* Exercise goal: Go through the data and copy each line that holds "envs".

### Provided material ###

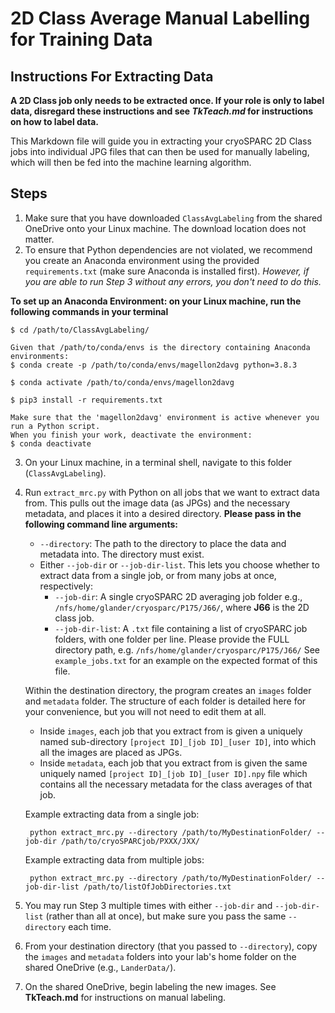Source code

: # 2D Class Average Manual Labelling for Training Data
## Instructions For Extracting Data

**A 2D Class job only needs to be extracted once. If your role is only to label data, disregard these instructions and see *TkTeach.md* for instructions on how to label data.**

This Markdown file will guide you in extracting your cryoSPARC 2D Class jobs into individual JPG files that can then be used for manually labeling, which will then be fed into the machine learning algorithm. 

## Steps

1. Make sure that you have downloaded `ClassAvgLabeling` from the shared OneDrive onto your Linux machine. The download location does not matter. 
2. To ensure that Python dependencies are not violated, we recommend you create an Anaconda environment using the provided `requirements.txt` (make sure Anaconda is installed first). *However, if you are able to run Step 3 without any errors, you don't need to do this.* 

**To set up an Anaconda Environment: on your Linux machine, run the following commands in your terminal**
    
    $ cd /path/to/ClassAvgLabeling/

    Given that /path/to/conda/envs is the directory containing Anaconda environments:
    $ conda create -p /path/to/conda/envs/magellon2davg python=3.8.3

    $ conda activate /path/to/conda/envs/magellon2davg

    $ pip3 install -r requirements.txt

    Make sure that the 'magellon2davg' environment is active whenever you run a Python script. 
    When you finish your work, deactivate the environment: 
    $ conda deactivate
3. On your Linux machine, in a terminal shell, navigate to this folder (`ClassAvgLabeling`).
4. Run `extract_mrc.py` with Python on all jobs that we want to extract data from. This pulls out the image data (as JPGs) and the necessary metadata, and places it into a desired directory. **Please pass in the following command line arguments:**
    - `--directory`: The path to the directory to place the data and metadata into. The directory must exist.
    - Either `--job-dir` or `--job-dir-list`. This lets you choose whether to extract data from a single job, or from many jobs at once, respectively:
        - `--job-dir`: A single cryoSPARC 2D averaging job folder e.g., `/nfs/home/glander/cryosparc/P175/J66/`, where **J66** is the 2D class job.
        - `--job-dir-list`: A `.txt` file containing a list of cryoSPARC job folders, with one folder per line. Please provide the FULL directory path, e.g. `/nfs/home/glander/cryosparc/P175/J66/` See `example_jobs.txt` for an example on the expected format of this file.

    Within the destination directory, the program creates an `images` folder and `metadata` folder. The structure of each folder is detailed here for your convenience, but you will not need to edit them at all.
    - Inside `images`, each job that you extract from is given a uniquely named sub-directory `[project ID]_[job ID]_[user ID]`, into which all the images are placed as JPGs.
    - Inside `metadata`, each job that you extract from is given the same uniquely named `[project ID]_[job ID]_[user ID].npy` file which contains all the necessary metadata for the class averages of that job. 

    Example extracting data from a single job:

        python extract_mrc.py --directory /path/to/MyDestinationFolder/ --job-dir /path/to/cryoSPARCjob/PXXX/JXX/

    Example extracting data from multiple jobs:

        python extract_mrc.py --directory /path/to/MyDestinationFolder/ --job-dir-list /path/to/listOfJobDirectories.txt

5. You may run Step 3 multiple times with either `--job-dir` and `--job-dir-list` (rather than all at once), but make sure you pass the same `--directory` each time.
6. From your destination directory (that you passed to `--directory`), copy the `images` and `metadata` folders into your lab's home folder on the shared OneDrive (e.g., `LanderData/`). 
7. On the shared OneDrive, begin labeling the new images. See **TkTeach.md** for instructions on manual labeling.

###

* Your response:
    Given that /path/to/conda/envs is the directory containing Anaconda environments:
    $ conda create -p /path/to/conda/envs/magellon2davg python=3.8.3
    $ conda activate /path/to/conda/envs/magellon2davg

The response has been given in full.